2. Non-Probability Sampling Methods:
- Selection is not random, and the probability of any unit being selected is unknown. These methods are often easier and less costly but do not allow for statistical generalization to the larger population and are prone to selection bias.
- a. Convenience Sampling:
  - Description: Selecting participants who are readily available, accessible, or volunteer. The easiest to recruit.
  - Advantages: Quick, inexpensive, and convenient.
  - Disadvantages: Highly prone to selection bias; results are rarely representative of the population and cannot be generalized.
- b. Quota Sampling:
  - Description: Similar to stratified sampling, but non-random. The population is divided into subgroups, and a specific number (quota) of participants is recruited from each subgroup until the quota is met, often using convenience or purposive methods.
  - Advantages: Ensures representation of certain characteristics in the sample.
  - Disadvantages: Still subject to selection bias within quotas, as selection is not random.
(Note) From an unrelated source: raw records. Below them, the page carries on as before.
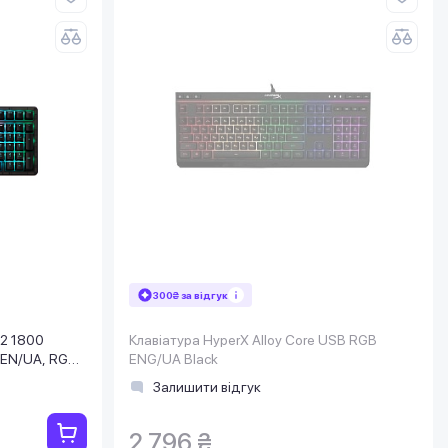
300₴ за відгук
 2 1800
Клавіатура HyperX Alloy Core USB RGB
 EN/UA, RGB,
ENG/UA Black
Залишити відгук
2 796 ₴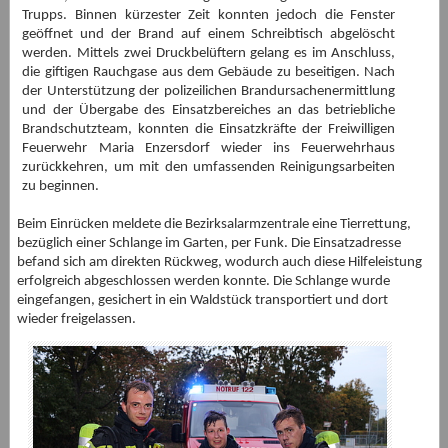
Trupps. Binnen kürzester Zeit konnten jedoch die Fenster
geöffnet und der Brand auf einem Schreibtisch abgelöscht
werden. Mittels zwei Druckbelüftern gelang es im Anschluss,
die giftigen Rauchgase aus dem Gebäude zu beseitigen. Nach
der Unterstützung der polizeilichen Brandursachenermittlung
und der Übergabe des Einsatzbereiches an das betriebliche
Brandschutzteam, konnten die Einsatzkräfte der Freiwilligen
Feuerwehr Maria Enzersdorf wieder ins Feuerwehrhaus
zurückkehren, um mit den umfassenden Reinigungsarbeiten
zu beginnen.
Beim Einrücken meldete die Bezirksalarmzentrale eine Tierrettung,
bezüglich einer Schlange im Garten, per Funk. Die Einsatzadresse
befand sich am direkten Rückweg, wodurch auch diese Hilfeleistung
erfolgreich abgeschlossen werden konnte. Die Schlange wurde
eingefangen, gesichert in ein Waldstück transportiert und dort
wieder freigelassen.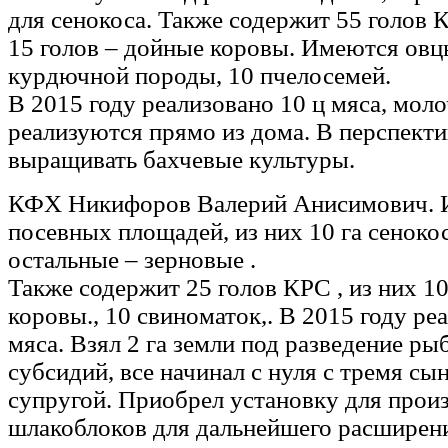
для сенокоса. Также содержит 55 голов 
15 голов – дойные коровы. Имеются овц
курдючной породы, 10 пчелосемей.
В 2015 году реализовано 10 ц мяса, мол
реализуются прямо из дома. В перспекти
выращивать бахчевые культуры.
КФХ Никифоров Валерий Анисимович. И
посевных площадей, из них 10 га сеноко
остальные – зерновые .
Также содержит 25 голов КРС , из них 1
коровы., 10 свиноматок,. В 2015 году ре
мяса. Взял 2 га земли под разведение рыб
субсидий, все начинал с нуля с тремя сы
супругой. Приобрел установку для прои
шлакоблоков для дальнейшего расширени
- c. Purposive (Judgmental) Sampling:
  - Description: The researcher deliberately selects participants based on their expertise, knowledge, or specific characteristics relevant to the research question.
  - Advantages: Useful for qualitative research, identifying key informants, or studying rare populations.
  - Disadvantages: High potential for researcher bias, limits generalizability.
- d. Snowball Sampling:
  - Description: Initial participants are asked to identify and refer other potential participants who meet the study criteria. This method is often used for hard-to-reach or hidden populations.
  - Advantages: Effective for reaching populations that are difficult to access through conventional sampling frames.
  - Disadvantages: Highly prone to selection bias, limited generalizability, and potential for homophily (participants tend to refer others similar to themselves).